= Gerbang Nusajaya =

Township in Iskandar Puteri, Johor, Malaysia

Gerbang Nusajaya is a township in Iskandar Puteri, Johor, Malaysia. The site is the second phase of development of Iskandar Puteri and is being developed over a 25-year period by Malaysian firm UEM Sunrise Berhad.

Major projects in Gerbang Nusajaya include a Science park, a motorsports hub, and mixed commercial and residential properties.

The development is expected to house a population of 220,000 and to create 76,000 direct and 137,000 indirect jobs. The proposed Kuala Lumpur–Singapore high-speed rail Iskandar Puteri HSR Station will be built here.

== Nusajaya Tech Park ==
In October 2012, Singapore's Ascendas Land International Pte Ltd and UEM subsidiary UEM Land Holdings set up a 60:40 joint venture to develop a $1.2 billion 519-acre industrial park in Nusajaya. The park will be developed in three phases over nine years and will host 34,000 businesspeople across electronics, pharmaceuticals, food processing, engineering, FMCG and logistics. It is due for completion in 2023.

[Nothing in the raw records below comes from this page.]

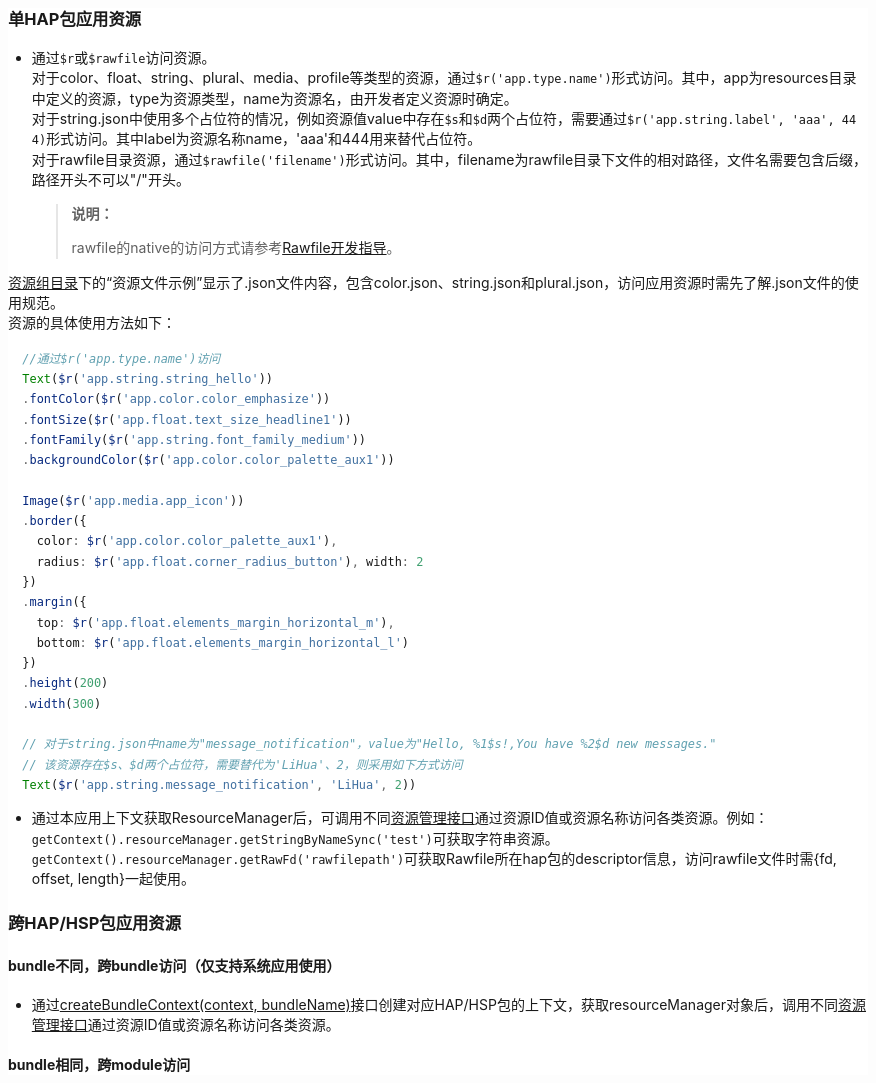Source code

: ### 单HAP包应用资源

 - 通过`$r`或`$rawfile`访问资源。<br/>对于color、float、string、plural、media、profile等类型的资源，通过`$r('app.type.name')`形式访问。其中，app为resources目录中定义的资源，type为资源类型，name为资源名，由开发者定义资源时确定。<br/>对于string.json中使用多个占位符的情况，例如资源值value中存在`$s`和`$d`两个占位符，需要通过`$r('app.string.label', 'aaa', 444)`形式访问。其中label为资源名称name，'aaa'和444用来替代占位符。<br/>对于rawfile目录资源，通过`$rawfile('filename')`形式访问。其中，filename为rawfile目录下文件的相对路径，文件名需要包含后缀，路径开头不可以"/"开头。

   > **说明：**
   >
   > rawfile的native的访问方式请参考[Rawfile开发指导](../napi/rawfile-guidelines.md)。

  [资源组目录](#资源组目录)下的“资源文件示例”显示了.json文件内容，包含color.json、string.json和plural.json，访问应用资源时需先了解.json文件的使用规范。<br/>资源的具体使用方法如下：

  ```ts
    //通过$r('app.type.name')访问
    Text($r('app.string.string_hello'))
    .fontColor($r('app.color.color_emphasize'))
    .fontSize($r('app.float.text_size_headline1'))
    .fontFamily($r('app.string.font_family_medium'))
    .backgroundColor($r('app.color.color_palette_aux1'))

    Image($r('app.media.app_icon'))
    .border({
      color: $r('app.color.color_palette_aux1'),
      radius: $r('app.float.corner_radius_button'), width: 2
    })
    .margin({
      top: $r('app.float.elements_margin_horizontal_m'),
      bottom: $r('app.float.elements_margin_horizontal_l')
    })
    .height(200)
    .width(300)

    // 对于string.json中name为"message_notification"，value为"Hello, %1$s!,You have %2$d new messages."
    // 该资源存在$s、$d两个占位符，需要替代为'LiHua'、2，则采用如下方式访问
    Text($r('app.string.message_notification', 'LiHua', 2))
  ```

- 通过本应用上下文获取ResourceManager后，可调用不同[资源管理接口](../reference/apis-localization-kit/js-apis-resource-manager.md)通过资源ID值或资源名称访问各类资源。例如：<br/>`getContext().resourceManager.getStringByNameSync('test')`可获取字符串资源。<br/>`getContext().resourceManager.getRawFd('rawfilepath')`可获取Rawfile所在hap包的descriptor信息，访问rawfile文件时需{fd, offset, length}一起使用。

### 跨HAP/HSP包应用资源


#### bundle不同，跨bundle访问（仅支持系统应用使用）

- 通过[createBundleContext(context, bundleName)](../reference/apis-ability-kit/js-apis-app-ability-application-sys.md#applicationcreatebundlecontext12)接口创建对应HAP/HSP包的上下文，获取resourceManager对象后，调用不同[资源管理接口](../reference/apis-localization-kit/js-apis-resource-manager.md)通过资源ID值或资源名称访问各类资源。


#### bundle相同，跨module访问
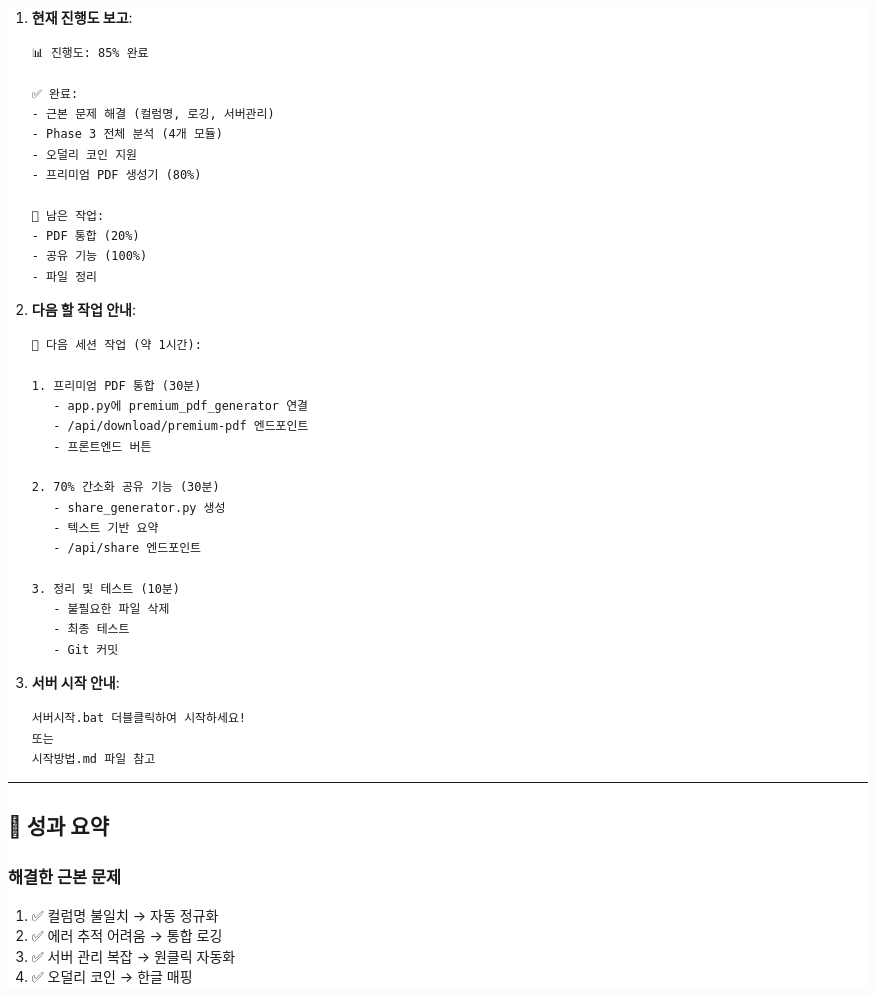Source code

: 1. **현재 진행도 보고**:
   ```
   📊 진행도: 85% 완료

   ✅ 완료:
   - 근본 문제 해결 (컬럼명, 로깅, 서버관리)
   - Phase 3 전체 분석 (4개 모듈)
   - 오덜리 코인 지원
   - 프리미엄 PDF 생성기 (80%)

   🔨 남은 작업:
   - PDF 통합 (20%)
   - 공유 기능 (100%)
   - 파일 정리
   ```

2. **다음 할 작업 안내**:
   ```
   🎯 다음 세션 작업 (약 1시간):

   1. 프리미엄 PDF 통합 (30분)
      - app.py에 premium_pdf_generator 연결
      - /api/download/premium-pdf 엔드포인트
      - 프론트엔드 버튼

   2. 70% 간소화 공유 기능 (30분)
      - share_generator.py 생성
      - 텍스트 기반 요약
      - /api/share 엔드포인트

   3. 정리 및 테스트 (10분)
      - 불필요한 파일 삭제
      - 최종 테스트
      - Git 커밋
   ```

3. **서버 시작 안내**:
   ```
   서버시작.bat 더블클릭하여 시작하세요!
   또는
   시작방법.md 파일 참고
   ```

---

## 🎉 성과 요약

### 해결한 근본 문제
1. ✅ 컬럼명 불일치 → 자동 정규화
2. ✅ 에러 추적 어려움 → 통합 로깅
3. ✅ 서버 관리 복잡 → 원클릭 자동화
4. ✅ 오덜리 코인 → 한글 매핑

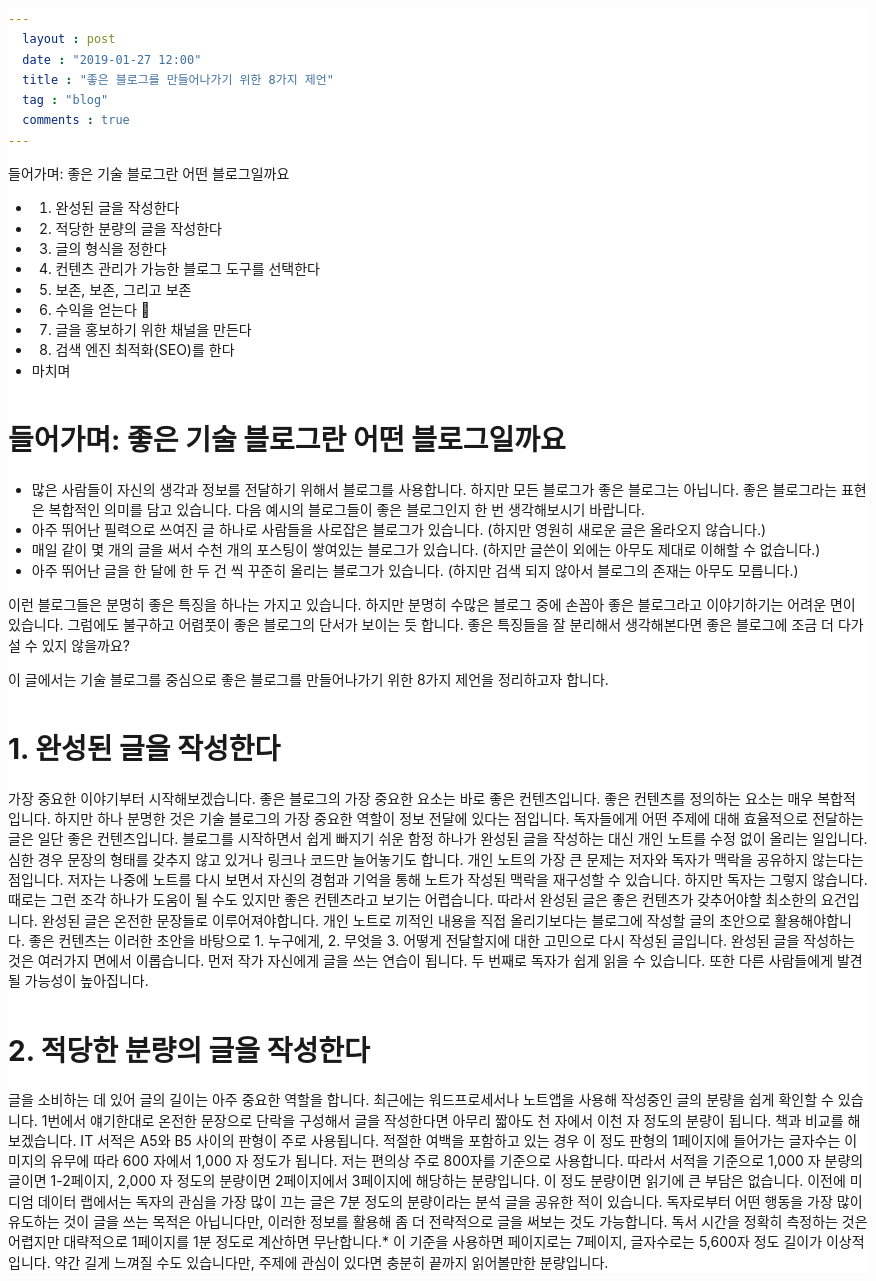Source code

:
 ```yaml
---
  layout : post
  date : "2019-01-27 12:00"
  title : "좋은 블로그를 만들어나가기 위한 8가지 제언"
  tag : "blog"
  comments : true
---
```


들어가며: 좋은 기술 블로그란 어떤 블로그일까요
* 1. 완성된 글을 작성한다
* 2. 적당한 분량의 글을 작성한다
* 3. 글의 형식을 정한다
* 4. 컨텐츠 관리가 가능한 블로그 도구를 선택한다
* 5. 보존, 보존, 그리고 보존
* 6. 수익을 얻는다 🤑
* 7. 글을 홍보하기 위한 채널을 만든다
* 8. 검색 엔진 최적화(SEO)를 한다
* 마치며

# 들어가며: 좋은 기술 블로그란 어떤 블로그일까요

* 많은 사람들이 자신의 생각과 정보를 전달하기 위해서 블로그를 사용합니다. 하지만 모든 블로그가 좋은 블로그는 아닙니다. 좋은 블로그라는 표현은 복합적인 의미를 담고 있습니다. 다음 예시의 블로그들이 좋은 블로그인지 한 번 생각해보시기 바랍니다.
* 아주 뛰어난 필력으로 쓰여진 글 하나로 사람들을 사로잡은 블로그가 있습니다. (하지만 영원히 새로운 글은 올라오지 않습니다.)
* 매일 같이 몇 개의 글을 써서 수천 개의 포스팅이 쌓여있는 블로그가 있습니다. (하지만 글쓴이 외에는 아무도 제대로 이해할 수 없습니다.)
* 아주 뛰어난 글을 한 달에 한 두 건 씩 꾸준히 올리는 블로그가 있습니다. (하지만 검색 되지 않아서 블로그의 존재는 아무도 모릅니다.)

이런 블로그들은 분명히 좋은 특징을 하나는 가지고 있습니다. 하지만 분명히 수많은 블로그 중에 손꼽아 좋은 블로그라고 이야기하기는 어려운 면이 있습니다. 그럼에도 불구하고 어렴풋이 좋은 블로그의 단서가 보이는 듯 합니다. 좋은 특징들을 잘 분리해서 생각해본다면 좋은 블로그에 조금 더 다가설 수 있지 않을까요?

이 글에서는 기술 블로그를 중심으로 좋은 블로그를 만들어나가기 위한 8가지 제언을 정리하고자 합니다.

# 1. 완성된 글을 작성한다

가장 중요한 이야기부터 시작해보겠습니다. 좋은 블로그의 가장 중요한 요소는 바로 좋은 컨텐츠입니다. 좋은 컨텐츠를 정의하는 요소는 매우 복합적입니다. 하지만 하나 분명한 것은 기술 블로그의 가장 중요한 역할이 정보 전달에 있다는 점입니다. 독자들에게 어떤 주제에 대해 효율적으로 전달하는 글은 일단 좋은 컨텐츠입니다.
블로그를 시작하면서 쉽게 빠지기 쉬운 함정 하나가 완성된 글을 작성하는 대신 개인 노트를 수정 없이 올리는 일입니다. 심한 경우 문장의 형태를 갖추지 않고 있거나 링크나 코드만 늘어놓기도 합니다. 개인 노트의 가장 큰 문제는 저자와 독자가 맥락을 공유하지 않는다는 점입니다. 저자는 나중에 노트를 다시 보면서 자신의 경험과 기억을 통해 노트가 작성된 맥락을 재구성할 수 있습니다. 하지만 독자는 그렇지 않습니다. 때로는 그런 조각 하나가 도움이 될 수도 있지만 좋은 컨텐츠라고 보기는 어렵습니다. 따라서 완성된 글은 좋은 컨텐츠가 갖추어야할 최소한의 요건입니다.
완성된 글은 온전한 문장들로 이루어져야합니다. 개인 노트로 끼적인 내용을 직접 올리기보다는 블로그에 작성할 글의 초안으로 활용해야합니다. 좋은 컨텐츠는 이러한 초안을 바탕으로 1. 누구에게, 2. 무엇을 3. 어떻게 전달할지에 대한 고민으로 다시 작성된 글입니다. 완성된 글을 작성하는 것은 여러가지 면에서 이롭습니다. 먼저 작가 자신에게 글을 쓰는 연습이 됩니다. 두 번째로 독자가 쉽게 읽을 수 있습니다. 또한 다른 사람들에게 발견될 가능성이 높아집니다.

# 2. 적당한 분량의 글을 작성한다

글을 소비하는 데 있어 글의 길이는 아주 중요한 역할을 합니다. 최근에는 워드프로세서나 노트앱을 사용해 작성중인 글의 분량을 쉽게 확인할 수 있습니다. 1번에서 얘기한대로 온전한 문장으로 단락을 구성해서 글을 작성한다면 아무리 짧아도 천 자에서 이천 자 정도의 분량이 됩니다. 책과 비교를 해보겠습니다. IT 서적은 A5와 B5 사이의 판형이 주로 사용됩니다. 적절한 여백을 포함하고 있는 경우 이 정도 판형의 1페이지에 들어가는 글자수는 이미지의 유무에 따라 600 자에서 1,000 자 정도가 됩니다. 저는 편의상 주로 800자를 기준으로 사용합니다. 따라서 서적을 기준으로 1,000 자 분량의 글이면 1-2페이지, 2,000 자 정도의 분량이면 2페이지에서 3페이지에 해당하는 분량입니다. 이 정도 분량이면 읽기에 큰 부담은 없습니다.
이전에 미디엄 데이터 랩에서는 독자의 관심을 가장 많이 끄는 글은 7분 정도의 분량이라는 분석 글을 공유한 적이 있습니다. 독자로부터 어떤 행동을 가장 많이 유도하는 것이 글을 쓰는 목적은 아닙니다만, 이러한 정보를 활용해 좀 더 전략적으로 글을 써보는 것도 가능합니다. 독서 시간을 정확히 측정하는 것은 어렵지만 대략적으로 1페이지를 1분 정도로 계산하면 무난합니다.* 이 기준을 사용하면 페이지로는 7페이지, 글자수로는 5,600자 정도 길이가 이상적입니다. 약간 길게 느껴질 수도 있습니다만, 주제에 관심이 있다면 충분히 끝까지 읽어볼만한 분량입니다.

In March 2015, Telekom Malaysia Berhad partnered with Nusajaya Tech Park Sdn Bhd to develop a data centre, ICT infrastructure and smart services on the site.

== FASTrack Iskandar ==

In December 2012 it was announced that Singapore firm FASTrack Autosports Pte Ltd and UEM Land Holdings would develop a RM3.5 billion motorsports hub in Gerbang Nusajaya, due for completion in 2016. The central feature of the hub is a $100 million 4.5 km F1-grade circuit designed by German racetrack designer Hermann Tilke.

== Mixed property ==

In February 2014 UEM Sunrise and Malaysian plantation firm Kuala Lumpur Kepong Berhad (KLK) announced a RM5 billion joint venture to develop residential and commercial property on 500 acres of land in Gerbang Nusajaya.